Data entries
=-=-=
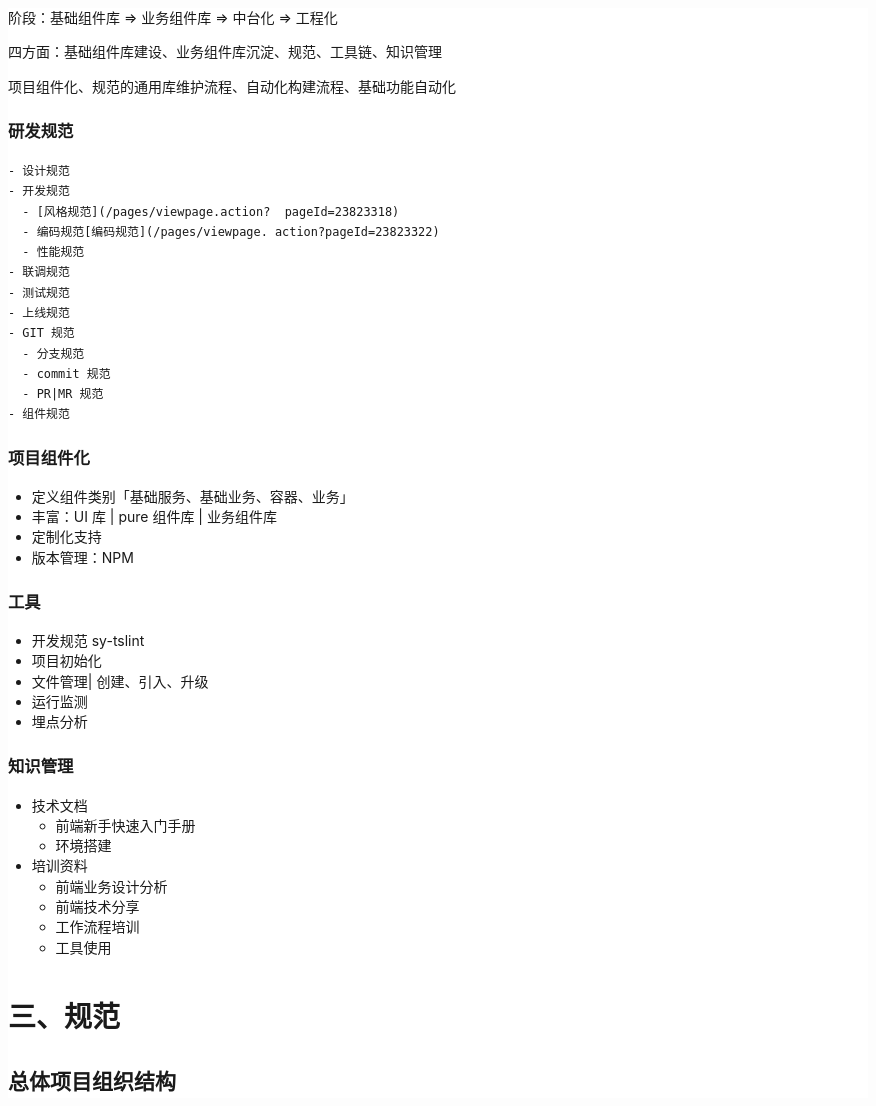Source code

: 阶段：基础组件库 => 业务组件库 => 中台化 => 工程化

四方面：基础组件库建设、业务组件库沉淀、规范、工具链、知识管理

项目组件化、规范的通用库维护流程、自动化构建流程、基础功能自动化

### 研发规范

    - 设计规范
    - 开发规范
      - [风格规范](/pages/viewpage.action?  pageId=23823318)
      - 编码规范[编码规范](/pages/viewpage. action?pageId=23823322)
      - 性能规范
    - 联调规范
    - 测试规范
    - 上线规范
    - GIT 规范
      - 分支规范
      - commit 规范
      - PR|MR 规范
    - 组件规范

### 项目组件化

- 定义组件类别「基础服务、基础业务、容器、业务」
- 丰富：UI 库 | pure 组件库 | 业务组件库
- 定制化支持
- 版本管理：NPM

### 工具

- 开发规范 sy-tslint
- 项目初始化
- 文件管理| 创建、引入、升级
- 运行监测
- 埋点分析

### 知识管理

- 技术文档
  - 前端新手快速入门手册
  - 环境搭建
- 培训资料
  - 前端业务设计分析
  - 前端技术分享
  - 工作流程培训
  - 工具使用

# 三、规范

## 总体项目组织结构
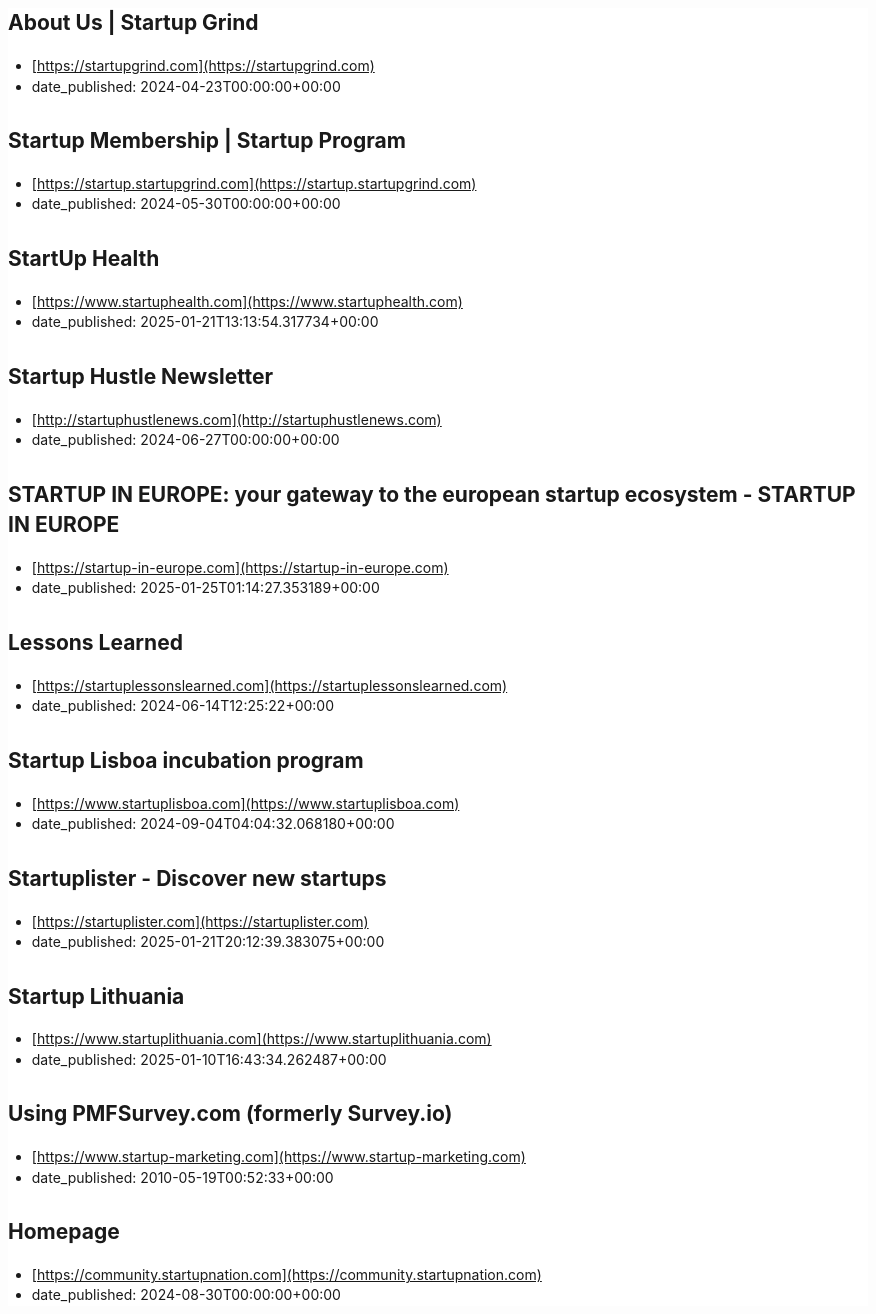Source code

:  ## About Us | Startup Grind
 - [https://startupgrind.com](https://startupgrind.com)
 - date_published: 2024-04-23T00:00:00+00:00

 ## Startup Membership | Startup Program
 - [https://startup.startupgrind.com](https://startup.startupgrind.com)
 - date_published: 2024-05-30T00:00:00+00:00

 ## StartUp Health
 - [https://www.startuphealth.com](https://www.startuphealth.com)
 - date_published: 2025-01-21T13:13:54.317734+00:00

 ## Startup Hustle Newsletter
 - [http://startuphustlenews.com](http://startuphustlenews.com)
 - date_published: 2024-06-27T00:00:00+00:00

 ## STARTUP IN EUROPE: your gateway to the european startup ecosystem - STARTUP IN EUROPE
 - [https://startup-in-europe.com](https://startup-in-europe.com)
 - date_published: 2025-01-25T01:14:27.353189+00:00

 ## Lessons Learned
 - [https://startuplessonslearned.com](https://startuplessonslearned.com)
 - date_published: 2024-06-14T12:25:22+00:00

 ## Startup Lisboa incubation program
 - [https://www.startuplisboa.com](https://www.startuplisboa.com)
 - date_published: 2024-09-04T04:04:32.068180+00:00

 ## Startuplister - Discover new startups
 - [https://startuplister.com](https://startuplister.com)
 - date_published: 2025-01-21T20:12:39.383075+00:00

 ## Startup Lithuania
 - [https://www.startuplithuania.com](https://www.startuplithuania.com)
 - date_published: 2025-01-10T16:43:34.262487+00:00

 ## Using PMFSurvey.com (formerly Survey.io)
 - [https://www.startup-marketing.com](https://www.startup-marketing.com)
 - date_published: 2010-05-19T00:52:33+00:00

 ## Homepage
 - [https://community.startupnation.com](https://community.startupnation.com)
 - date_published: 2024-08-30T00:00:00+00:00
=-=-=
Task details: Reproduce the lines of the data entries word for word, starting at the line that contains "## StartUp Health" and ending with the last line of the entries, both included.

Answer box:
 ## StartUp Health
 - [https://www.startuphealth.com](https://www.startuphealth.com)
 - date_published: 2025-01-21T13:13:54.317734+00:00

 ## Startup Hustle Newsletter
 - [http://startuphustlenews.com](http://startuphustlenews.com)
 - date_published: 2024-06-27T00:00:00+00:00

 ## STARTUP IN EUROPE: your gateway to the european startup ecosystem - STARTUP IN EUROPE
 - [https://startup-in-europe.com](https://startup-in-europe.com)
 - date_published: 2025-01-25T01:14:27.353189+00:00

 ## Lessons Learned
 - [https://startuplessonslearned.com](https://startuplessonslearned.com)
 - date_published: 2024-06-14T12:25:22+00:00

 ## Startup Lisboa incubation program
 - [https://www.startuplisboa.com](https://www.startuplisboa.com)
 - date_published: 2024-09-04T04:04:32.068180+00:00

 ## Startuplister - Discover new startups
 - [https://startuplister.com](https://startuplister.com)
 - date_published: 2025-01-21T20:12:39.383075+00:00

 ## Startup Lithuania
 - [https://www.startuplithuania.com](https://www.startuplithuania.com)
 - date_published: 2025-01-10T16:43:34.262487+00:00

 ## Using PMFSurvey.com (formerly Survey.io)
 - [https://www.startup-marketing.com](https://www.startup-marketing.com)
 - date_published: 2010-05-19T00:52:33+00:00

 ## Homepage
 - [https://community.startupnation.com](https://community.startupnation.com)
 - date_published: 2024-08-30T00:00:00+00:00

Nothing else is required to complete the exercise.